I take a breath. Open my mouth. “Aidan—”
His phone rings. “Hold on,” he says and steps right back out of my house again.
* * *
Aidan
The woman who phones me is Rita, Ludo’s community psychiatric nurse. His key worker. Somehow Michael has tracked her down.
“Where are you now?” she asks. “Where’s Ludo?”
“We’re at his house. He’s somewhere inside, I think, unless he’s escaped again.”
I tell her about his woodland adventures. She doesn’t seem surprised. “Is he hurt? He has been known to get into scrapes and not notice.”
“I don’t really know,” I admit. “I only just got him inside when you called, but he had no shoes on when I found him, and I don’t think he’s eaten or drunk anything since yesterday.”
“Get some water down him if you can. Dehydration will only heighten any delusional thoughts he’s having.”
Delusional. The word is terrifying, and I still have a lump the size of a small bungalow stuck in my throat. I swallow thickly. “What else should I do?”
“Keep him safe,” she says. “I know it’s hard when everything he wants right now is probably reckless, if not downright dangerous, but until we can assess him and administer treatment, it’s all you can do. Have you been monitoring his medication?”
“What?”
“His medication.

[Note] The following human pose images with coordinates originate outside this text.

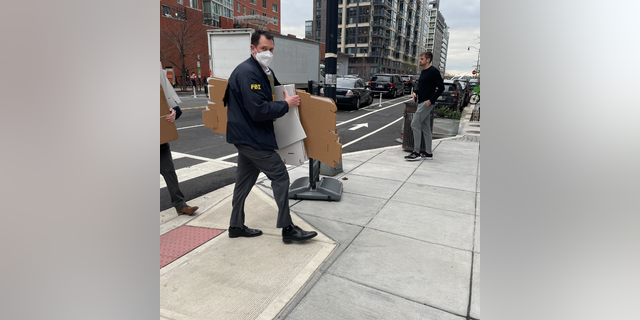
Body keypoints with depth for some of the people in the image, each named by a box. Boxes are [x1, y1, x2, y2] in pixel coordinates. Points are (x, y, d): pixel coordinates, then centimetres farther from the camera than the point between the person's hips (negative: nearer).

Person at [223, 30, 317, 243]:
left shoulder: (265, 71, 12)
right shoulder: (247, 73, -19)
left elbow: (274, 91, 24)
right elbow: (259, 110, -26)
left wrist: (293, 94, 9)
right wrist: (286, 104, -16)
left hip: (247, 136, 10)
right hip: (251, 137, -10)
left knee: (245, 179, 16)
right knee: (280, 176, -6)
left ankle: (236, 226, 29)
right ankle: (287, 229, 4)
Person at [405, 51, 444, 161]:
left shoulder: (433, 71, -10)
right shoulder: (423, 72, 17)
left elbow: (441, 87, -13)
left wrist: (431, 100, -19)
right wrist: (416, 93, 9)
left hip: (427, 103, -9)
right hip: (422, 102, 9)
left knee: (415, 125, -12)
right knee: (425, 128, 9)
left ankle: (416, 152, -7)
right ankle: (428, 153, 15)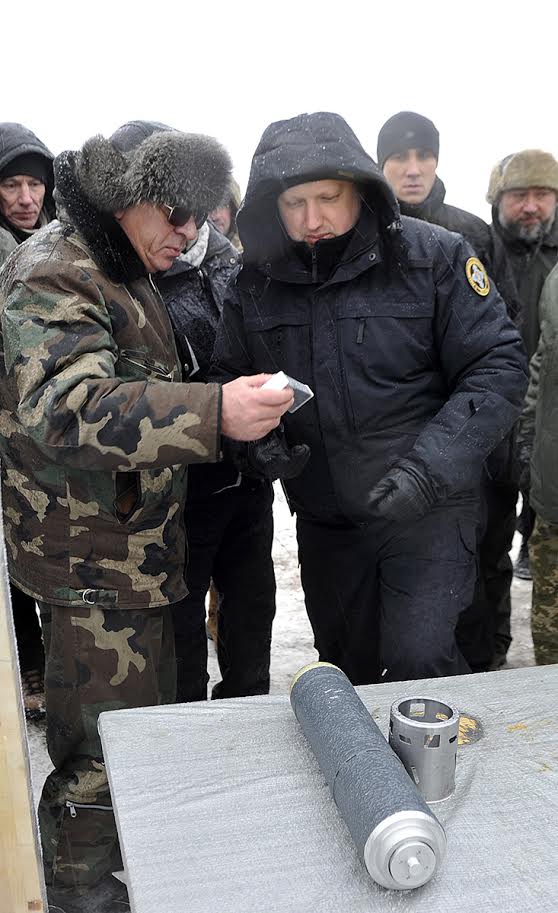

It sounds to me as though he might’ve missed a few doses if his routine has shifted around.”
“I—I have no idea. I’m so sorry.”
Rita clicks her teeth. “Don’t be sorry, Aidan. Ludo is lucky you’re with him, and he’ll appreciate that as soon as we get him back.”
Get him back.Three words that only serve to remind me that right now, Ludo is lost. “When can you assess him? How does that work? Do I need to bring him somewhere?”
“It’s probably best if we come to you,” Rita says. “He’s reacted badly to the clinic before, and if patients are safe at home, we always try to keep them there. A familiar environment is far more comforting than a psychiatric facility.”
I close my eyes. “When can you get here?”
“An hour or so. Hang tight, Aidan. I’ll get to you as fast as I can.”
* * *
I have to keep Ludo occupied until Rita gets here, but by the time she ends the call and I go back inside, he’s nowhere in sight.
Cursing, I hurry through the house, half expecting to find he’s slipped out the back gate and back into the woods, but I find him in the kitchen, rummaging in the freezer.
“There’s nothing to eat in here,” he says without looking up.
I take a cautious step forward. “Are you hungry?”
“No.”
“Then what does it matter?”
It matters a lot. He chewed the crust from a single slice of pizza last night and barely had a sip of water, but I’m terrified of pissing him off. Or making him think he can’t trust me.
Ludo shoves the freezer drawer back in and shuts the door with a bang. “It matters because you’re hungry, and I can’t cook anything decent because the kitchen is such a mess. Why did you get all this stuff out?”
He gestures at the saucepans and baking trays littering the countertop and table. The stacked plates and piles of cutlery. For a moment I honestly think he’s joking; then I realise that he has no memory of the chaos I walked into yesterday. “Um... we were going to clean the cupboards out, but we didn’t get round to finishing. We can do it now if you like?”